Cifre che potrebbero aumentare ulteriormente, se nuove aziende aderissero a Climate Savers. Secondo l’analisi Ecofys, infatti, se si reclutassero nuovi imprenditori, anche solo nei 16 settori in cui il programma è già attivo, potrebbero essere evitate tra i 500 e i 1.000 milioni di tonnellate di CO2 ogni anno fino al 2020:

Le aziende Climate Savers hanno assunto con i propri impegni, concreti e misurabili, una leadership sulle tematiche del clima e dell’energia – afferma Irma Biseo, direttore Partenariati con le imprese WWF Italia – dimostrando che è possibile ridurre gli impatti ambientali investendo in strategie e tecnologie innovative e, allo stesso tempo, crescere in termini di produzione e competitività.

Il contributo dei Climate Savers del WWF, spiega Ecofys, contribuisce per il 9% a colmare il cosiddetto emissions gap, ovvero la differenza tra le emissioni di gas a effetto serra attuali e il livello da raggiungere per mantenere l’aumento medio della temperatura globale al di sotto dei 2 gradi centigradi rispetto all’epoca preindustriale:

Impegnarsi nella decarbonizzazione – aggiunge Irma Biseo – oggi rappresenta nel breve e medio periodo un vantaggio competitivo, oltre che di immagine, e attrezza le aziende per il futuro prossimo che sarà imperniato sulla nuova economia verde.

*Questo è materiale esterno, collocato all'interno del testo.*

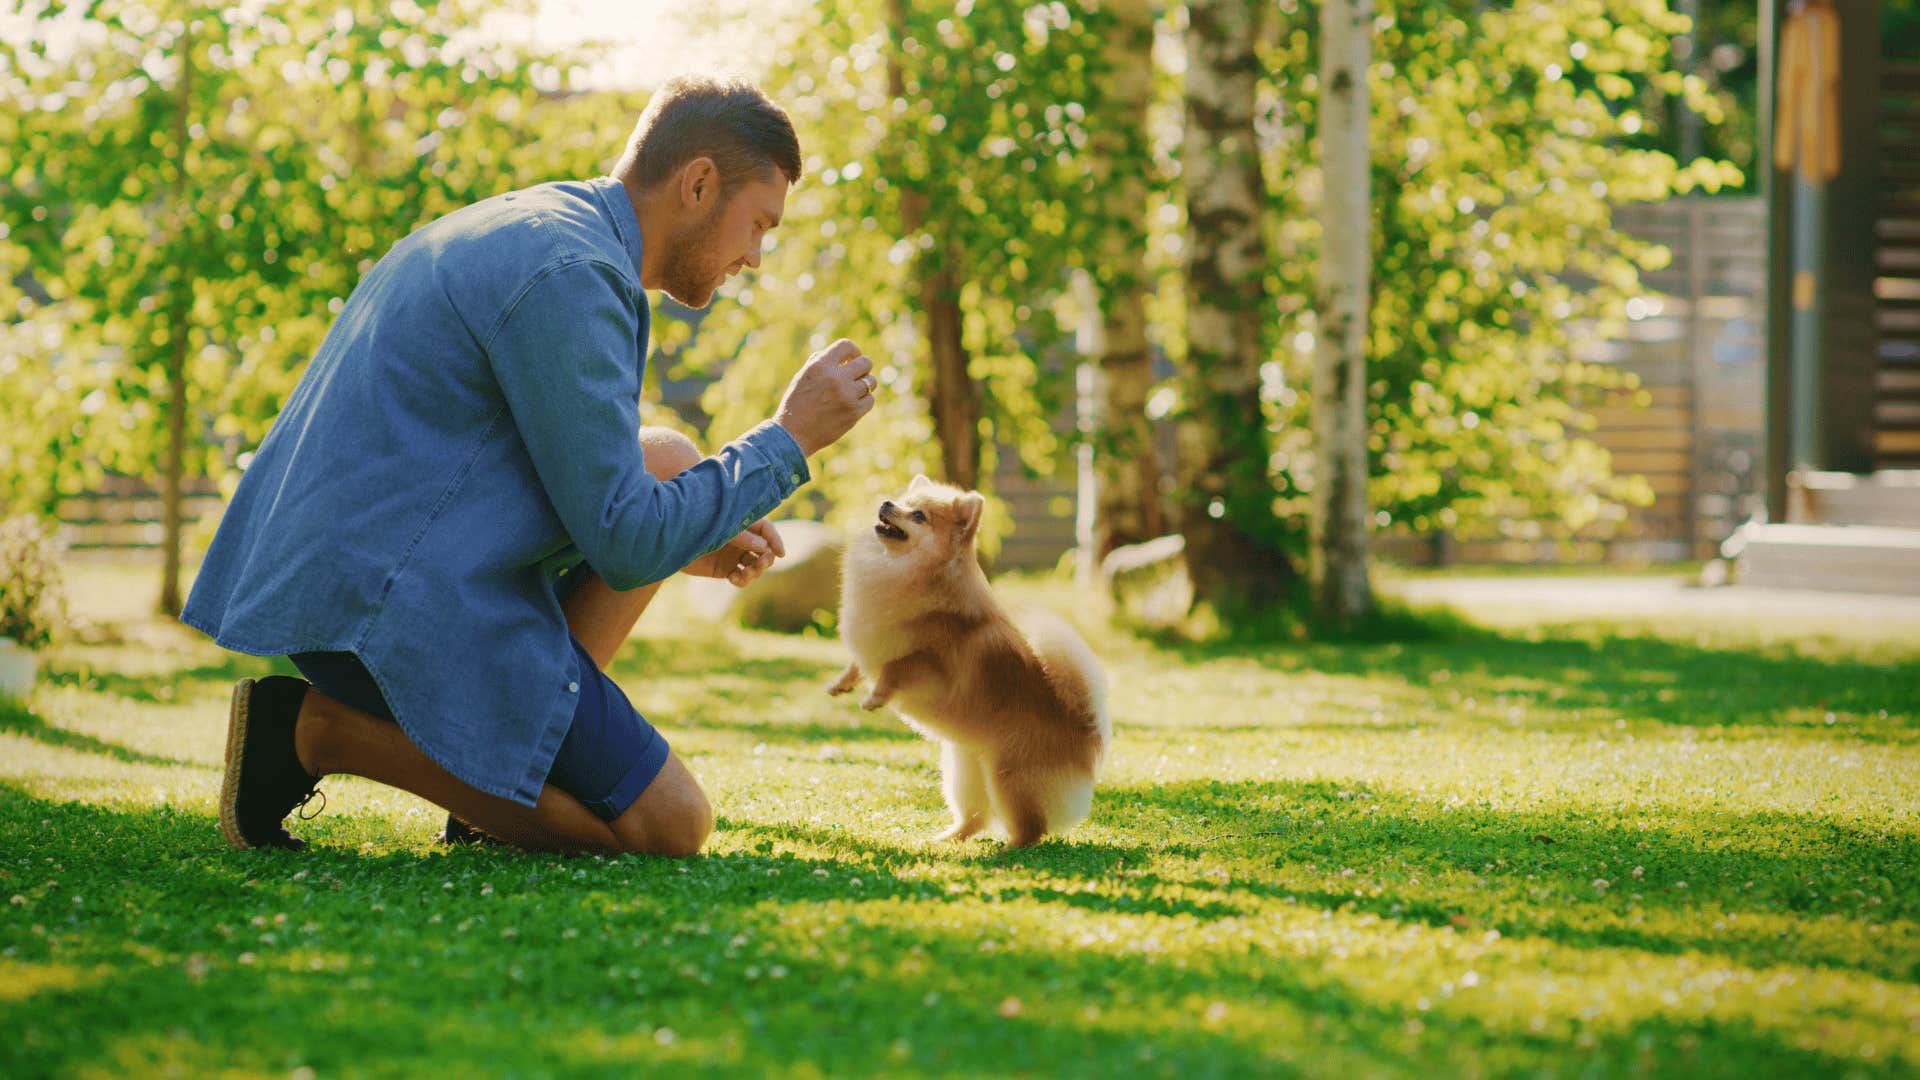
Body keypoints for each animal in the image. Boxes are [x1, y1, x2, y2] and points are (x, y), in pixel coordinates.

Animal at [825, 474, 1113, 845]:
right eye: (904, 501)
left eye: (918, 515)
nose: (887, 503)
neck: (903, 571)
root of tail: (1085, 727)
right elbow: (859, 662)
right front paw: (841, 683)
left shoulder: (934, 665)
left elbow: (897, 666)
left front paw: (875, 697)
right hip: (964, 767)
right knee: (977, 816)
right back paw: (947, 839)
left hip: (1009, 777)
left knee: (1031, 828)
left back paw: (1008, 851)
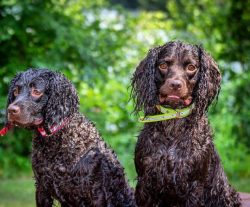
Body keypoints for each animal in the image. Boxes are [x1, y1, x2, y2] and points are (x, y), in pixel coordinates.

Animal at [131, 41, 242, 206]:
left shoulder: (194, 186)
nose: (175, 85)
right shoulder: (145, 183)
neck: (173, 127)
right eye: (163, 65)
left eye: (191, 67)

Per quanto riguarda l’Italia, la prima azienda Climate Savers è il Gruppo Sofidel, secondo produttore in Europa di carta per uso igienico e domestico e noto agli italiani per il marchio Regina. L’azienda ha aderito al programma del WWF nel 2008, impegnandosi a ridurre le emissioni di CO2 del 26% entro il 2020 rispetto ai livelli del 2007.